▶ [Tasks]:
a – List the four Chicago-based musicians in the new band described in the article on the album Circuitous, with each one's instrument.
b – Write a continuation of the article on the album Circuitous, starting after its final sentence.

▶ [Passage]:
=====
Studio album by Pandelis Karayorgis
- Released: 2013
- Recorded: January 16, 2012
- Studios: Chicago Public Media, Chicago
- Genre: Jazz
- Length: 61:08
- Label: Driff

Pandelis Karayorgis chronology
| Window And Doorway (2013) | Circuitous (2013) | Cocoon (2013) |

= Circuitous =

Circuitous is an album by jazz pianist Pandelis Karayorgis, which was recorded in 2012 and released on Driff, an artist-run label co-founded by Karayorgis and Jorrit Dijkstra. He leads a new band with four Chicago-based musicians: saxophonists Dave Rempis and Keefe Jackson, bassist Nate McBride and drummer Frank Rosaly. Karayorgis explains that Tony Williams' seminal album Spring inspired the instrumentation for this project, a quintet with two tenors as the main horns.

==Reception==

In a double review for Down Beat Josef Woodard notes that "the Chicago-based quintet steers perceptions toward comparisons to classic jazz quintet paradigm, different in form and function though it may be."

The All About Jazz review by Glenn Astarita states "Never one to run short on creative sparks, the pianist is a sly arranger, and these works are asymmetrically synched within organization and improvisation. Moreover, several of these pieces are influenced by Thelonious Monk, primarily from an unconventional rhythmic standpoint amid odd-metered expressionism."
=====
[Collected data entries]

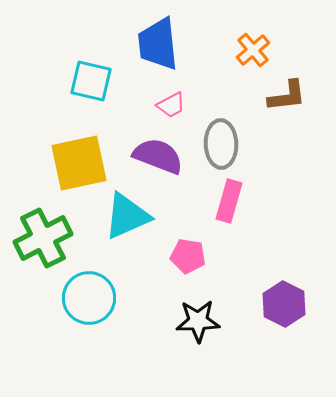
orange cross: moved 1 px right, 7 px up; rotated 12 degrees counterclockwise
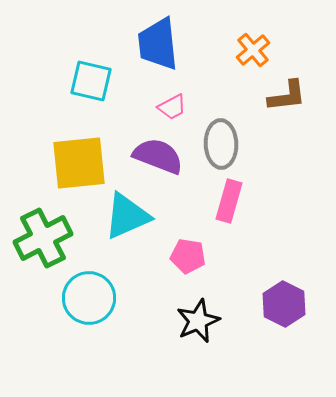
pink trapezoid: moved 1 px right, 2 px down
yellow square: rotated 6 degrees clockwise
black star: rotated 21 degrees counterclockwise
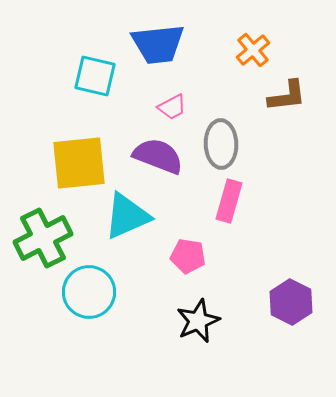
blue trapezoid: rotated 90 degrees counterclockwise
cyan square: moved 4 px right, 5 px up
cyan circle: moved 6 px up
purple hexagon: moved 7 px right, 2 px up
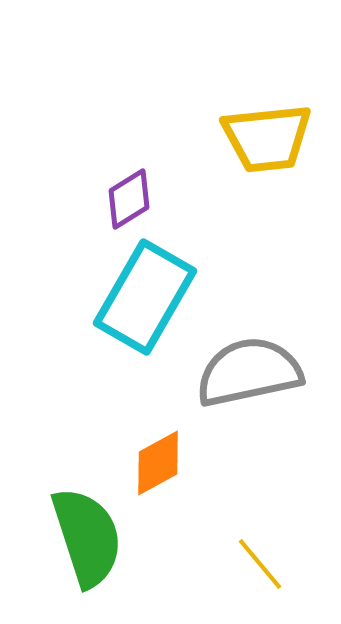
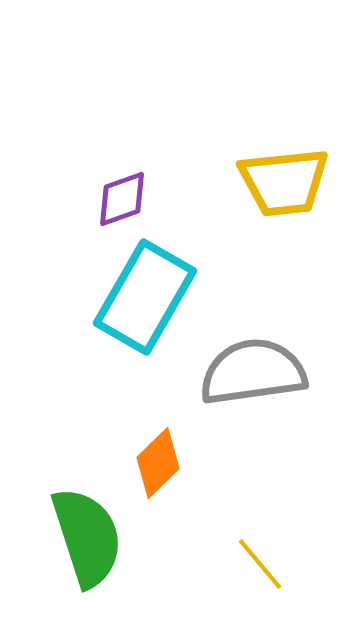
yellow trapezoid: moved 17 px right, 44 px down
purple diamond: moved 7 px left; rotated 12 degrees clockwise
gray semicircle: moved 4 px right; rotated 4 degrees clockwise
orange diamond: rotated 16 degrees counterclockwise
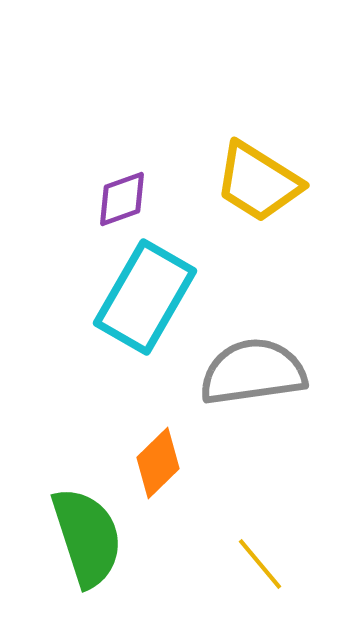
yellow trapezoid: moved 26 px left; rotated 38 degrees clockwise
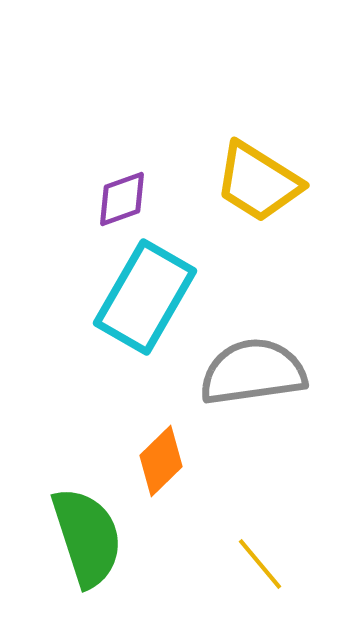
orange diamond: moved 3 px right, 2 px up
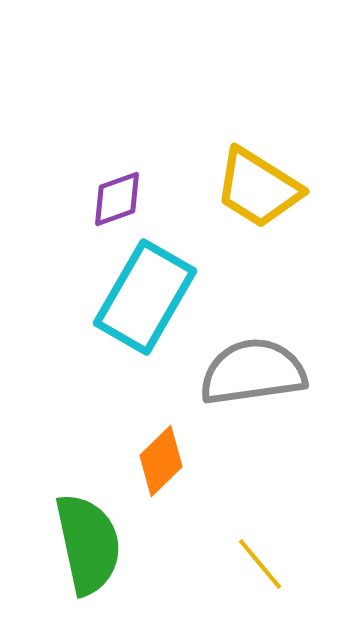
yellow trapezoid: moved 6 px down
purple diamond: moved 5 px left
green semicircle: moved 1 px right, 7 px down; rotated 6 degrees clockwise
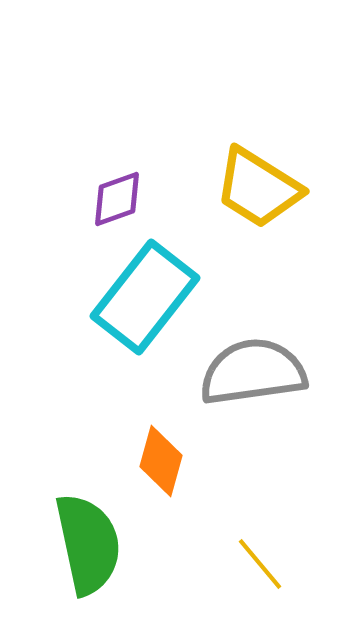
cyan rectangle: rotated 8 degrees clockwise
orange diamond: rotated 30 degrees counterclockwise
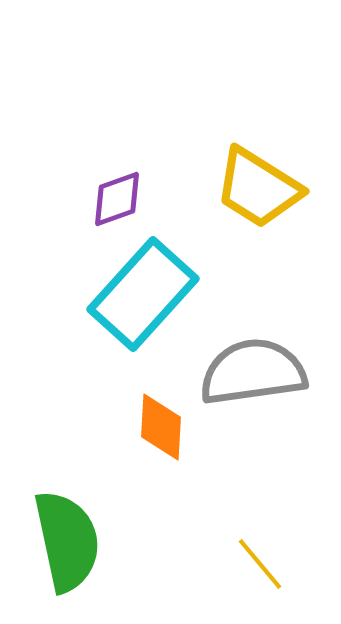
cyan rectangle: moved 2 px left, 3 px up; rotated 4 degrees clockwise
orange diamond: moved 34 px up; rotated 12 degrees counterclockwise
green semicircle: moved 21 px left, 3 px up
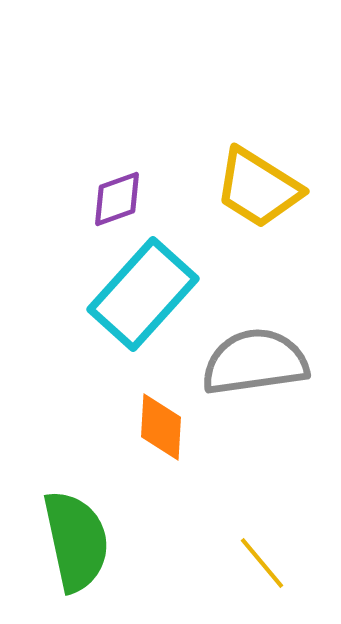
gray semicircle: moved 2 px right, 10 px up
green semicircle: moved 9 px right
yellow line: moved 2 px right, 1 px up
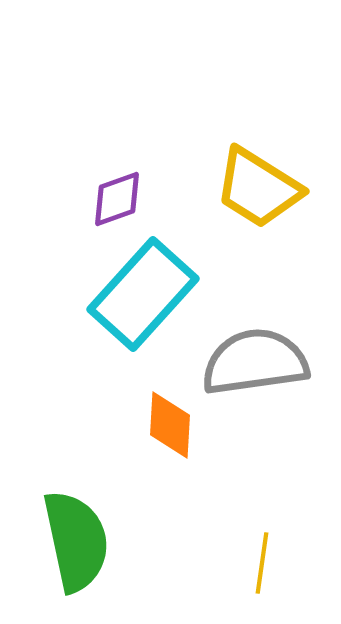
orange diamond: moved 9 px right, 2 px up
yellow line: rotated 48 degrees clockwise
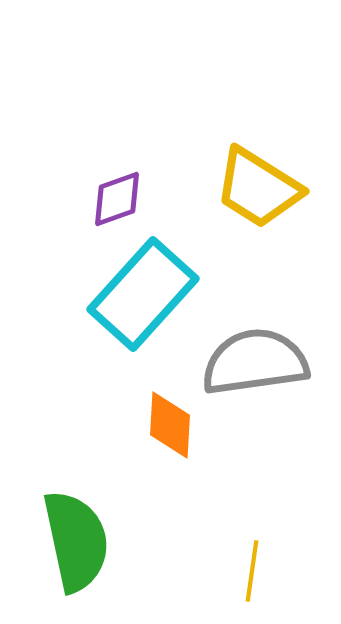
yellow line: moved 10 px left, 8 px down
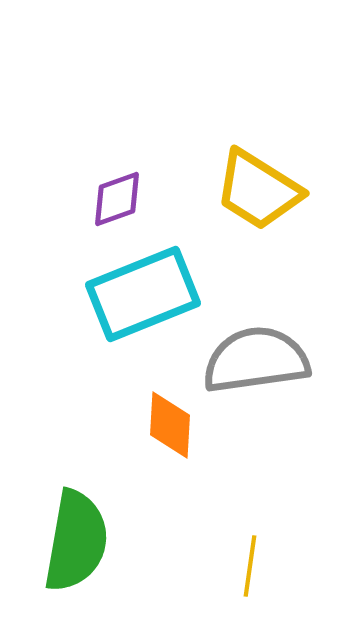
yellow trapezoid: moved 2 px down
cyan rectangle: rotated 26 degrees clockwise
gray semicircle: moved 1 px right, 2 px up
green semicircle: rotated 22 degrees clockwise
yellow line: moved 2 px left, 5 px up
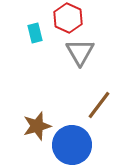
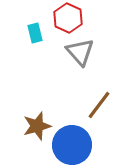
gray triangle: rotated 12 degrees counterclockwise
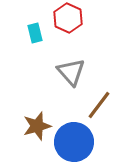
gray triangle: moved 9 px left, 20 px down
blue circle: moved 2 px right, 3 px up
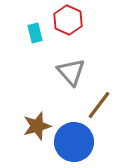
red hexagon: moved 2 px down
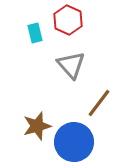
gray triangle: moved 7 px up
brown line: moved 2 px up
=====
▶ [Answers to the problems]:
a – Dave Rempis (saxophone), Keefe Jackson (saxophone), Nate McBride (bass), Frank Rosaly (drums)

b –
The Point of Departure review by Troy Collins says "Karayorgis' Chicago quintet offers an intriguing alternative to his Boston-based ensemble, System Of 5. Similar, but distinct from its East Coast counterpart, the lineup documented on Circuitous explores territory consistent with Karayorgis' oeuvre, which demonstrates a masterful reinvention of post-bop vernacular, expertly balancing the accessibility of the mainstream with the vitalizing freedom of the avant-garde."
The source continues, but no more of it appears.